Hepatitis yang disebabkan karena kelainan empedu (Cholestasis)

Di negara kita sekitar 59 60% penduduk dewasa pernah terpapar oleh virus
hepatitis-B. Tetapi mereka umumnya tidak pernah sakit, bahkan memperoleh
kekebalan. 25% lainnya jatuh sakit dengan gejala seperti di atas. 10% sisanya
infeksi menjadi kronik dan mereka disebut pengidap.

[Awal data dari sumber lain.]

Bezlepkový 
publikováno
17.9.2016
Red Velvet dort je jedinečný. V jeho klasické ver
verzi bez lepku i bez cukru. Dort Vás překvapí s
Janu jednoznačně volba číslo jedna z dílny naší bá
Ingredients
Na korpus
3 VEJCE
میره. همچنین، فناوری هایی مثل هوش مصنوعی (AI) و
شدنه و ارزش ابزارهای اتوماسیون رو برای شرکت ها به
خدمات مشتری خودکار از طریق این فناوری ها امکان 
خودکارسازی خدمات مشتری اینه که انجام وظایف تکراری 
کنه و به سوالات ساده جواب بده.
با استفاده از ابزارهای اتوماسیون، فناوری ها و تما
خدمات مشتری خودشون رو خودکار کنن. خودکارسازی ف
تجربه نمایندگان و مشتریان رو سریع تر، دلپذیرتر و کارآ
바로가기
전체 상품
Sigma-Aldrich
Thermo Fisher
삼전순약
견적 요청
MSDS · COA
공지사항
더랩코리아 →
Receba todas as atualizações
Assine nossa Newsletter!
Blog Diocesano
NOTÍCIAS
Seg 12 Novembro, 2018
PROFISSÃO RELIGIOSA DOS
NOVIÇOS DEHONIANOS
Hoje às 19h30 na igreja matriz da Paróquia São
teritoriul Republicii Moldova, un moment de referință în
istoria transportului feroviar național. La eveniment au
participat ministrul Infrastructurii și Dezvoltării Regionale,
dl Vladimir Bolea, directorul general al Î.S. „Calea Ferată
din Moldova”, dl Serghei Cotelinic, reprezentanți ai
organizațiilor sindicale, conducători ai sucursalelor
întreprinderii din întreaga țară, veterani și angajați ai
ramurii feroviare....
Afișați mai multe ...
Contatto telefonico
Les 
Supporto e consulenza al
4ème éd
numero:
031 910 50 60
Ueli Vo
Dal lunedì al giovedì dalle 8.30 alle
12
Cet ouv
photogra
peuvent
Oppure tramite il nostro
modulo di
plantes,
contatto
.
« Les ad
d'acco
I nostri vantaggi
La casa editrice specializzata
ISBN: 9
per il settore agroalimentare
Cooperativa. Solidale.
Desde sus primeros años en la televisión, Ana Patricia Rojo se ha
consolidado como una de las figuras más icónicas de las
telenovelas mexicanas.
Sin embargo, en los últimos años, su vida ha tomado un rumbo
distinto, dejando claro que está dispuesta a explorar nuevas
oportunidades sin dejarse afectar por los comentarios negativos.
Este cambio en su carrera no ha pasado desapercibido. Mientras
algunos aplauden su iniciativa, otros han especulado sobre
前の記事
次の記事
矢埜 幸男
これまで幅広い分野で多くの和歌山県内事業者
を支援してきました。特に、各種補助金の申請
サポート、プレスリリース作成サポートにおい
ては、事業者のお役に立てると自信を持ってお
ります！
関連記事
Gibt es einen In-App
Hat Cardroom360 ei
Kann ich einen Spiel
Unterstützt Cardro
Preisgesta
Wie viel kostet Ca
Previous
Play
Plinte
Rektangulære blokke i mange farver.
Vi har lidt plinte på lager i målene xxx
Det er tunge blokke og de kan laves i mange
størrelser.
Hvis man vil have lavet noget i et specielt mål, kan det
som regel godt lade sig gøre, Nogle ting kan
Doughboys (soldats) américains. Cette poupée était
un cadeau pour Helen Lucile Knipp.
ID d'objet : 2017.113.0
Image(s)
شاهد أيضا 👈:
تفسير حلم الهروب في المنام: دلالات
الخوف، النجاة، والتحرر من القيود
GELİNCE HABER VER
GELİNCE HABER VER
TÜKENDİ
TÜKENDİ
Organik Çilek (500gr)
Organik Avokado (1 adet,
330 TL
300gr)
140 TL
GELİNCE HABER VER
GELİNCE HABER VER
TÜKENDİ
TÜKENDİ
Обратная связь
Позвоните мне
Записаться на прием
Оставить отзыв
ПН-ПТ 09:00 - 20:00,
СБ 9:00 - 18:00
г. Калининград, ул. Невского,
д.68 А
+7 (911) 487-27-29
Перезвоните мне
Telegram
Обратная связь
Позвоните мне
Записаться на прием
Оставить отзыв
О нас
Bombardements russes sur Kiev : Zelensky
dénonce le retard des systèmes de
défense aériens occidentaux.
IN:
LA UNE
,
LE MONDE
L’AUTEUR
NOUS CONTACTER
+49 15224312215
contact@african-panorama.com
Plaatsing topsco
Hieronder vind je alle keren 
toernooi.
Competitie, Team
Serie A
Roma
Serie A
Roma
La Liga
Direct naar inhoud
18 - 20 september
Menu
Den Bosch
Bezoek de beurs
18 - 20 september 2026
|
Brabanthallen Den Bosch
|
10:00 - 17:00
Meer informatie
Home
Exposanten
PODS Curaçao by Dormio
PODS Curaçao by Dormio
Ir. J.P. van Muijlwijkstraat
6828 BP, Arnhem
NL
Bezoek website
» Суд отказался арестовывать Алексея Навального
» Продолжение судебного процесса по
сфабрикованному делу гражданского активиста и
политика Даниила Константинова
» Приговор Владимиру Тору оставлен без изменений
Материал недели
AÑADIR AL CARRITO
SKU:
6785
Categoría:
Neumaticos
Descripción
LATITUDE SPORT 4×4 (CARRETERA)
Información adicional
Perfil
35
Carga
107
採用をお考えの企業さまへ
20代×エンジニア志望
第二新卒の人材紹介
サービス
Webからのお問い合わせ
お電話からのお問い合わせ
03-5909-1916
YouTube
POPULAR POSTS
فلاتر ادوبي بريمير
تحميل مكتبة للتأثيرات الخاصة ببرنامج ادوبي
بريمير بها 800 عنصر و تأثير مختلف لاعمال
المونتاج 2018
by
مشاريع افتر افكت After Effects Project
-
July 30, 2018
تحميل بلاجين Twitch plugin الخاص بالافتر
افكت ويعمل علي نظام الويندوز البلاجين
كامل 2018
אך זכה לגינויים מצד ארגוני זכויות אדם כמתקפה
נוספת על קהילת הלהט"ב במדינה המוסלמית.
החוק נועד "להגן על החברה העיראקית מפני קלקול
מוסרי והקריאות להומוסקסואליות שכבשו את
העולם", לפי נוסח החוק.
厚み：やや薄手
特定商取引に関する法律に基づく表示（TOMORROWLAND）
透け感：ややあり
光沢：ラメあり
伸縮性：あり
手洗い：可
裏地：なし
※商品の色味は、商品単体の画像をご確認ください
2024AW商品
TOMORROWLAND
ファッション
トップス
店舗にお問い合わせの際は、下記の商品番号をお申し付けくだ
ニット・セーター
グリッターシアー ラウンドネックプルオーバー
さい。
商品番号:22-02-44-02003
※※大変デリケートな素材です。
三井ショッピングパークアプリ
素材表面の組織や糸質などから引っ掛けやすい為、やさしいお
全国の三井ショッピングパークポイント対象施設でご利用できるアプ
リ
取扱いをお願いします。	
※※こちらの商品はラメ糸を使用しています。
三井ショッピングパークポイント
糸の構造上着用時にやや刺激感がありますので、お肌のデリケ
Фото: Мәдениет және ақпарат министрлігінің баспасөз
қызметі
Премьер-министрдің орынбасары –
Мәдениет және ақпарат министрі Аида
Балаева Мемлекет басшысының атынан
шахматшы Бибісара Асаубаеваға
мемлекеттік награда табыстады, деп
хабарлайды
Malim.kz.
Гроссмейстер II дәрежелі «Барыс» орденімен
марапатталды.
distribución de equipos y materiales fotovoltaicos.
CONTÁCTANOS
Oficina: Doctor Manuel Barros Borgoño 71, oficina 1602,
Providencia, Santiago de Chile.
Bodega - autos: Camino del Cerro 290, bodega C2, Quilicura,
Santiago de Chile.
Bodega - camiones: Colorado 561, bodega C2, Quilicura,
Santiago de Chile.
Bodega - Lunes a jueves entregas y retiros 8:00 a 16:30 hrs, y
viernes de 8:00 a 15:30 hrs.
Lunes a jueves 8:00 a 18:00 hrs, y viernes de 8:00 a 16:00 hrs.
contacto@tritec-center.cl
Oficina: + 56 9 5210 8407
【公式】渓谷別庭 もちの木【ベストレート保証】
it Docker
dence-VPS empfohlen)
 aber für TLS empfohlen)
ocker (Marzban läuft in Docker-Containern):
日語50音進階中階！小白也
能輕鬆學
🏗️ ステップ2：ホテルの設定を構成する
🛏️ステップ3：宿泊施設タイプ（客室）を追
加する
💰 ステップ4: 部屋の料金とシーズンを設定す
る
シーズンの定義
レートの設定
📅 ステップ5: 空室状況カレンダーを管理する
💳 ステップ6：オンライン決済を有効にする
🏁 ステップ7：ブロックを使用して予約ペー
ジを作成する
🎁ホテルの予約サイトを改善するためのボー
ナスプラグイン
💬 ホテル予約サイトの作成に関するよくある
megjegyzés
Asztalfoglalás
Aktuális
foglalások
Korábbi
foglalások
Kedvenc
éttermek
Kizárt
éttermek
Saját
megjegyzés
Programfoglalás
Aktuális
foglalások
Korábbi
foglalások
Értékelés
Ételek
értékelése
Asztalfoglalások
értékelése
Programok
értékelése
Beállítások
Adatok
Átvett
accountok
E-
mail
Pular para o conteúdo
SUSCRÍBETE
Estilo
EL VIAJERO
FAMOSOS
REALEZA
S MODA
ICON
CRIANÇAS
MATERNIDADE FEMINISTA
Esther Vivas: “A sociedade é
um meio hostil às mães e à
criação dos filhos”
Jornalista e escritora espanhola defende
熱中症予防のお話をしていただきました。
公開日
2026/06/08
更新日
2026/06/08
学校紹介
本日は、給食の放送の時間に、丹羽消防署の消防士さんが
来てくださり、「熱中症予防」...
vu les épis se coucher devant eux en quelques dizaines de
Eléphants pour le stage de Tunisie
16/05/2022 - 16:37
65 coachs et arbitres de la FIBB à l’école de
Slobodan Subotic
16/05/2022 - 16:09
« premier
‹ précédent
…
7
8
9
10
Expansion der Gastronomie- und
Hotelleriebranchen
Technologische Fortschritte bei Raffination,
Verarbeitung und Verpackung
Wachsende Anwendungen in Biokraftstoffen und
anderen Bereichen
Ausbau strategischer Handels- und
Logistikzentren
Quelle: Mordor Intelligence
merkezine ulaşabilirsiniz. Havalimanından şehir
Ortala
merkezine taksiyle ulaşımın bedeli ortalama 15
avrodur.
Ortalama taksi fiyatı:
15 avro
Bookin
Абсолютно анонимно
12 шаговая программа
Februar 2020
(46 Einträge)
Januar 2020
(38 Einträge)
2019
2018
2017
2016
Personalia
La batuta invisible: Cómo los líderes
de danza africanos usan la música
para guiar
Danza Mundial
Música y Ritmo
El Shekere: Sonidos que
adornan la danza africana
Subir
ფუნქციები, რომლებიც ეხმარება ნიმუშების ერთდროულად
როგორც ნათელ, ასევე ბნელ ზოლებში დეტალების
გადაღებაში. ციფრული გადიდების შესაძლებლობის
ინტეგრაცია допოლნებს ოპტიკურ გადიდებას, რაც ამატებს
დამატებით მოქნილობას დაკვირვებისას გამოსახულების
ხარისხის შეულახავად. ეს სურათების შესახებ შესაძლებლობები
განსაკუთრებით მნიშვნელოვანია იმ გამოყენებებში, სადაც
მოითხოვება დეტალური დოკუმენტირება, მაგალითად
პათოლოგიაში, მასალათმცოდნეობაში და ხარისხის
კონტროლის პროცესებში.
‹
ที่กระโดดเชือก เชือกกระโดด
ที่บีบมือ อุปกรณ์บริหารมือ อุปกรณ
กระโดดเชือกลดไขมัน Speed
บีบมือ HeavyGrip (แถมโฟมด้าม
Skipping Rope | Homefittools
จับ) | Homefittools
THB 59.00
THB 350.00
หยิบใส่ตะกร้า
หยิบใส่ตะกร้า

Dari angka-angka tersebut sebagian para ahli berpendapat bahwa penyakit
hepatitis-B merupakan salah satu masalah kesehatan besar. Menurut klasifkasi
WHO Indonesia termasuk daerah dengan tingkat penularan endemis sedang
sampai tinggi. Ini berarti bahwa infeksi banyak terjadi pada bayi dan anak.